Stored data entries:
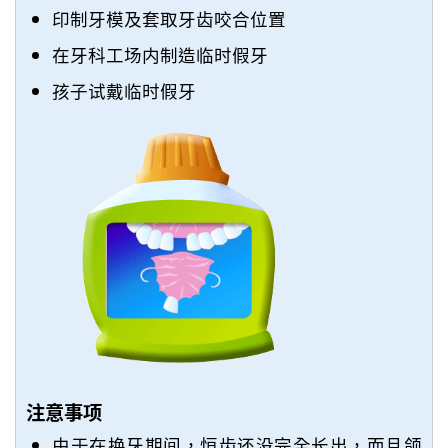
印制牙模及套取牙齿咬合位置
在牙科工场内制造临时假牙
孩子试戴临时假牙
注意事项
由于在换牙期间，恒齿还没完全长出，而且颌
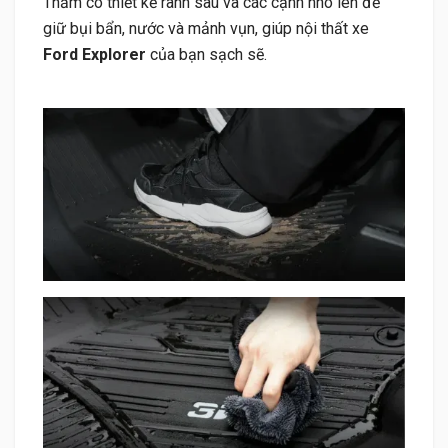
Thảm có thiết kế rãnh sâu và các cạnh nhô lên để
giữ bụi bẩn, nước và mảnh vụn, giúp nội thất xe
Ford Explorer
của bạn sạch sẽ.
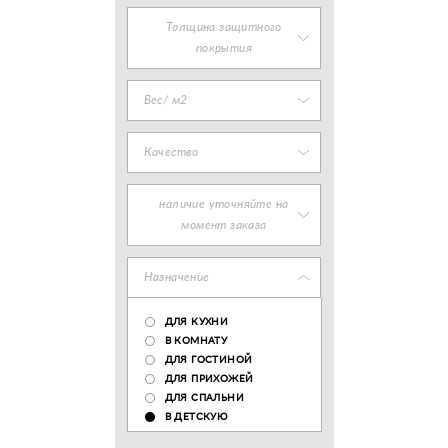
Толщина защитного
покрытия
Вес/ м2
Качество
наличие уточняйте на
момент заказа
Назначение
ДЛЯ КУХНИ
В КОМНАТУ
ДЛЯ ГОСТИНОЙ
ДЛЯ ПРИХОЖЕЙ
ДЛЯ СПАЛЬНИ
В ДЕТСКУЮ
--
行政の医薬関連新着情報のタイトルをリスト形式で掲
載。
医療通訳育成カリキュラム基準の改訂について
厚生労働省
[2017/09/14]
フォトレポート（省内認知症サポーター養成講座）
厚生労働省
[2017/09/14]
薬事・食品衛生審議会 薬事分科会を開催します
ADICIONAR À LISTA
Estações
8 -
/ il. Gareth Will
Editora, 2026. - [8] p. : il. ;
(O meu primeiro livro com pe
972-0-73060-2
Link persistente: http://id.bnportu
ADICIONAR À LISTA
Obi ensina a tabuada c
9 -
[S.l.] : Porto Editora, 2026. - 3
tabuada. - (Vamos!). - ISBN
* * *
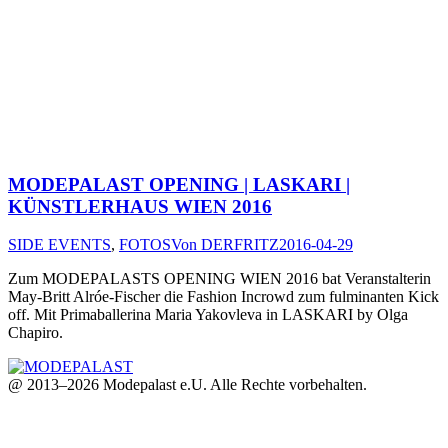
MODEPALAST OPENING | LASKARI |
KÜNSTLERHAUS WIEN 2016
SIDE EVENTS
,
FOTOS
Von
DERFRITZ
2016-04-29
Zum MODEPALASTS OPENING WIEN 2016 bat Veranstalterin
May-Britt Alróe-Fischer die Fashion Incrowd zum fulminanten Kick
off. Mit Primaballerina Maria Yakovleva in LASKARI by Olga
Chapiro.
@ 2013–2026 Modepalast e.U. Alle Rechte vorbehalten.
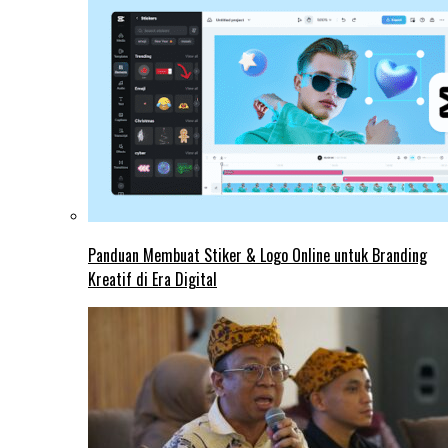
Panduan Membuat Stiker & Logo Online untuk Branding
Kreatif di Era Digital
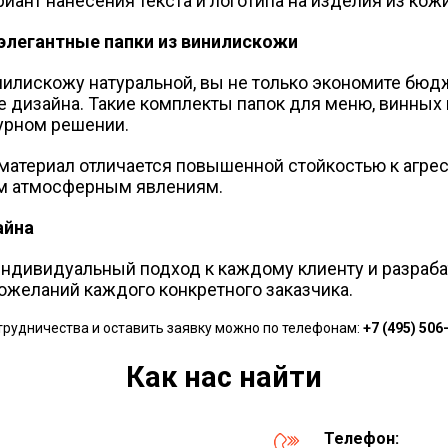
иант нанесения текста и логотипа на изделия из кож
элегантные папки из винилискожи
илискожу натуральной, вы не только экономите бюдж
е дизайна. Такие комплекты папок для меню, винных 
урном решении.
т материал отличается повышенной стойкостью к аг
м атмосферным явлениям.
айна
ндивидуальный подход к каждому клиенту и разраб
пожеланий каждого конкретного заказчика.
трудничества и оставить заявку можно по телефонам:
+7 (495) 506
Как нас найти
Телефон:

- **Your task**: Your answer should consist of each line of the data above in which the word "LASKARI" occurs.

- **Result of the task**:
MODEPALAST OPENING | LASKARI |
off. Mit Primaballerina Maria Yakovleva in LASKARI by Olga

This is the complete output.